Zeitgeist der Jugend – von Juliette Stenzel

Elise beobachtete voller Neugier die Gruppe Jugendlicher vor ihr. Drei Jungs und zwei junge Mädchen. Alle hatten eine Zigarette und Alkohol in der Hand. Die Gruppe unterhielt sich über das letzte große Fest, bei dem scheinbar eines der Mädchen ihre kompletten Klamotten verloren hat. Das blonde Mädchen, das noch nicht einmal 16 zu sein schien, schämte sich keineswegs über den Vorfall. Sie lachte laut und zog ihr T-Shirt nach oben, sodass man ihre Unterwäsche erkennen konnte. Elise war sehr überrascht, denn obwohl die vier anderen Jugendlichen eher weniger gebildet zu sein schienen, drückte sich das blonde Mädchen sehr gewählt aus.

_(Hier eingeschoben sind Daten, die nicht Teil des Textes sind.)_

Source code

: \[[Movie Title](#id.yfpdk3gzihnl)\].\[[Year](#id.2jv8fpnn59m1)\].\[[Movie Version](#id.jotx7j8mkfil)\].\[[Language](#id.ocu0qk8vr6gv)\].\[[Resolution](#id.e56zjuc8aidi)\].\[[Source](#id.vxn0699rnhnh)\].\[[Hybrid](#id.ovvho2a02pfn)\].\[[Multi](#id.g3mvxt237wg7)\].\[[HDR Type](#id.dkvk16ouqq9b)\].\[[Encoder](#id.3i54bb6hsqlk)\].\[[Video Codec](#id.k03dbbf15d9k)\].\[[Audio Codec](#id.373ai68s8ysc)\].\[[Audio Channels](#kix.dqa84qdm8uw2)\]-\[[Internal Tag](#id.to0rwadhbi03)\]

Plötzlich wurde die Gruppe auf Elise, die auf der Bank gegenüber von ihnen saß, aufmerksam. Der größte der drei Jungen stand auf und lief hinüber zu Elise und setzte sich neben sie: „Na, Alte? Genug gegafft? Wir haben hier eine Privatparty und es wäre besser wenn du abziehen würdest…“. Elise blieb ruhig obwohl ihr Herz ein wenig schneller zu klopfen begann. „Haben dir deine Eltern denn kein Benehmen beigebracht? Mit älteren Menschen sollte man etwas respektvoller umgehen!“, erwiderte sie. Nun kam das blonde Mädchen zu ihnen und zog an dem Arm des Jungen: „ Kevin, lass die alte Dame in Ruhe. Sie hat dir doch gar nichts getan! Lass uns einfach weiter gehen. Im Park gibt es doch noch so viele Bänke!“. „Halt die Schnauze, Schlampe!“, rief Kevin wütend, „und ich mach mit dem alten Weib was ich will! Hast du verstanden, Lilly“. Das Mädchen blickte traurig nach unten und nickte. Sie schien Angst vor Kevin zu haben. Die Anderen hatten sich nun um Elise gestellt und lachten höhnisch. Sie ermutigten Kevin, Elises Handtasche zu klauen. „Dann ziehen wir dir mal deine Tasche ab. So eine Alte, wie du hat bestimmt ´ne Menge Kohle“. Mit diesen Worten entriss er Elise ihre Tasche und drückte sie Lilly in die Hand. „So Leute, lasst uns abhauen. Bevor die Alte noch anfängt zu schreien!“ Die Gruppe stand auf und lief davon, ohne ein weiteres Wort über den Überfall zu verlieren.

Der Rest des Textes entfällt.